[Data extracted from a collection]
+--

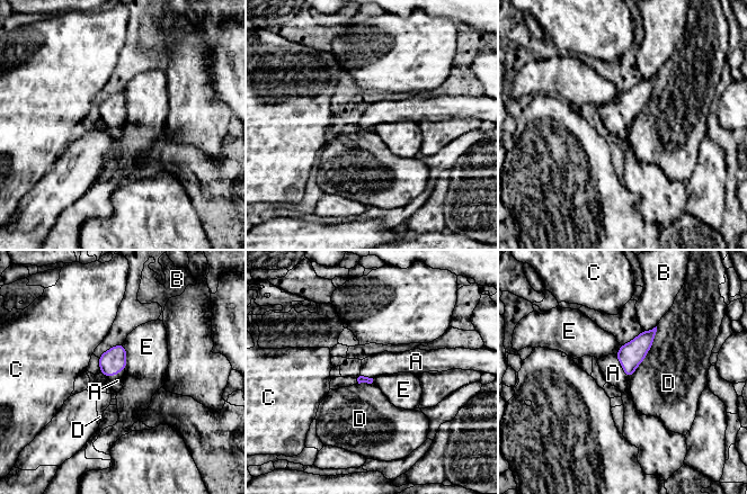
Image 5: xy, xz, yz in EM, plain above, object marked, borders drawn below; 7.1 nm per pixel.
join(A)
A is the same cell, B, C, D and E are other cells; passes into it along (631, 355), (622, 367), (613, 373) in image 5; the neuron continues

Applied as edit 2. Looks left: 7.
branch stops here
look(3d, 2 µm, (475, 525, 1310))

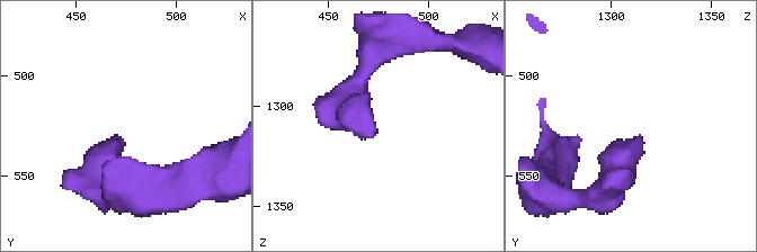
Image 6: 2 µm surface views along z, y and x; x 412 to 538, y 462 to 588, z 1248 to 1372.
need the tissue
look(em, planes, borders, (473, 530, 1313))

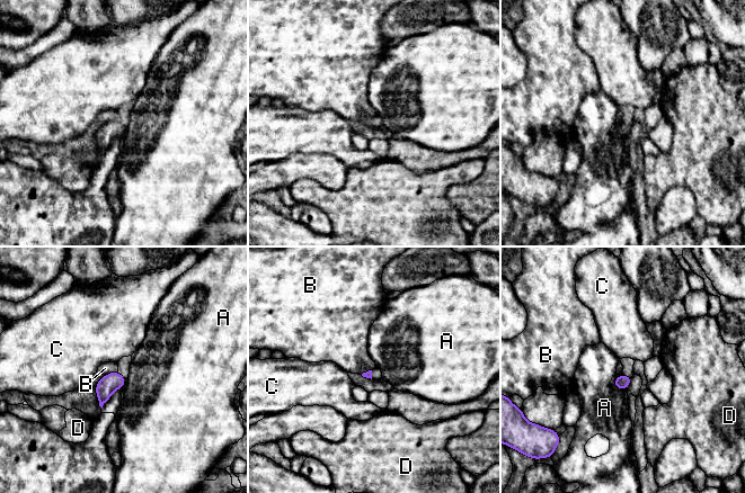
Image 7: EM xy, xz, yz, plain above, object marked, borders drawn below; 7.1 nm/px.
leave()
A, B, C and D are other cells; border along (117, 370), (105, 375) in image 7; no lettered segment goes on from it

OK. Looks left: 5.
free end
look(3d, 2 µm, (650, 315, 1530))

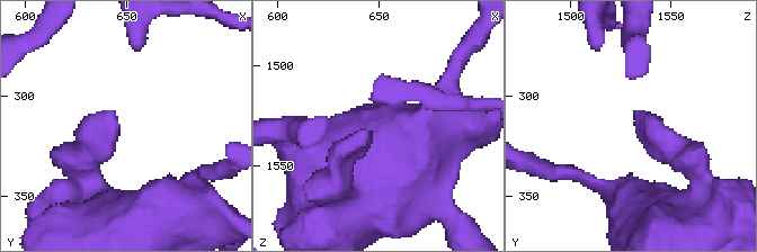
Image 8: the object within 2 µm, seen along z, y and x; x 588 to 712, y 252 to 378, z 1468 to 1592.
shape alone is not enough
look(em, yz, step 8, borders, (647, 315, 1533))

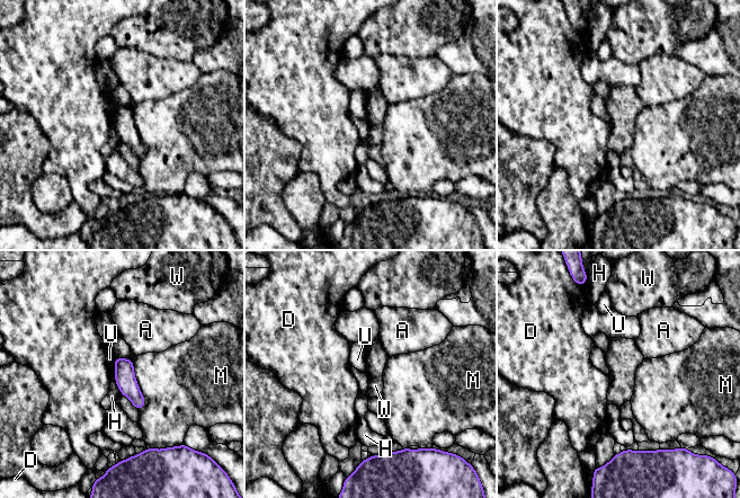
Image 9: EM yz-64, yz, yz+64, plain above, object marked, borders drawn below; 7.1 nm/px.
cut it another way
look(em, planes, borders, same)

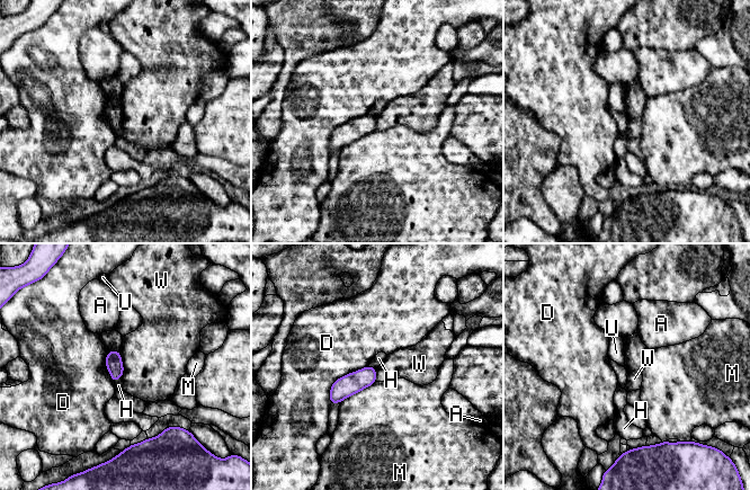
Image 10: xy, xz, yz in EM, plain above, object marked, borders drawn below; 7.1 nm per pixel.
leave()
A, D, H, M, U and W are other cells; border along (118, 352), (124, 372) in image 10; none of them fits

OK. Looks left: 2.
stop(join at image 4, join at image 5, rest unchecked)

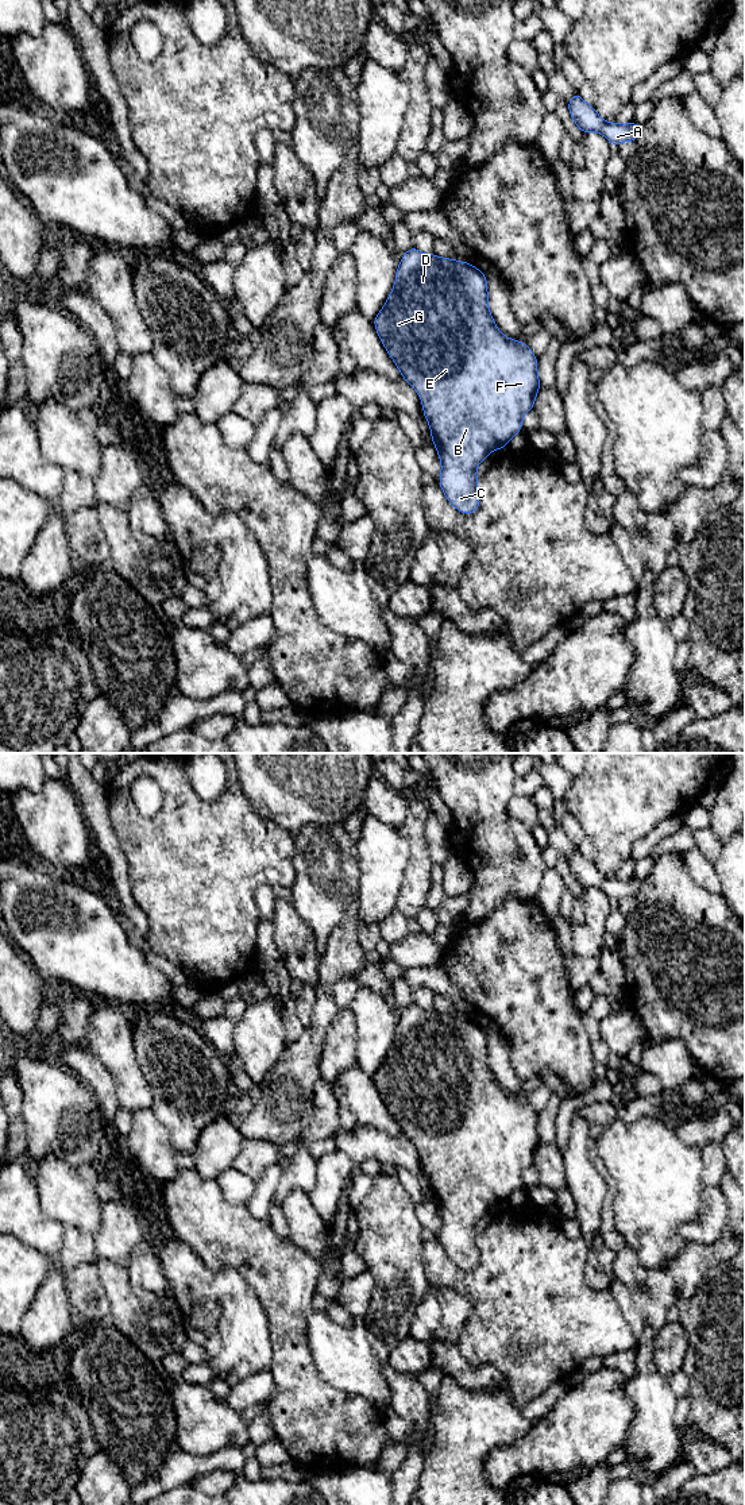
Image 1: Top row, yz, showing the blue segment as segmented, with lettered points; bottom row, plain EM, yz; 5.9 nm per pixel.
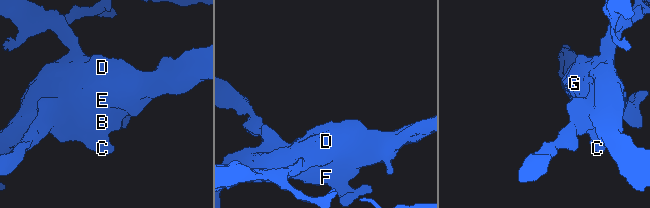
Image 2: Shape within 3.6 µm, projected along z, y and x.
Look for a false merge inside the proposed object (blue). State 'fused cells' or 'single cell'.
single cell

+--

[PROBLEM DETAILS] The lines from the one containing "OK. Looks left: 2." through the last line of the entries are to be copied exactly, both ends included, and the pictures are to be omitted.

[EXERCISE SOLUTION]
OK. Looks left: 2.
stop(join at image 4, join at image 5, rest unchecked)

Image 1: Top row, yz, showing the blue segment as segmented, with lettered points; bottom row, plain EM, yz; 5.9 nm per pixel.
Image 2: Shape within 3.6 µm, projected along z, y and x.
Look for a false merge inside the proposed object (blue). State 'fused cells' or 'single cell'.
single cell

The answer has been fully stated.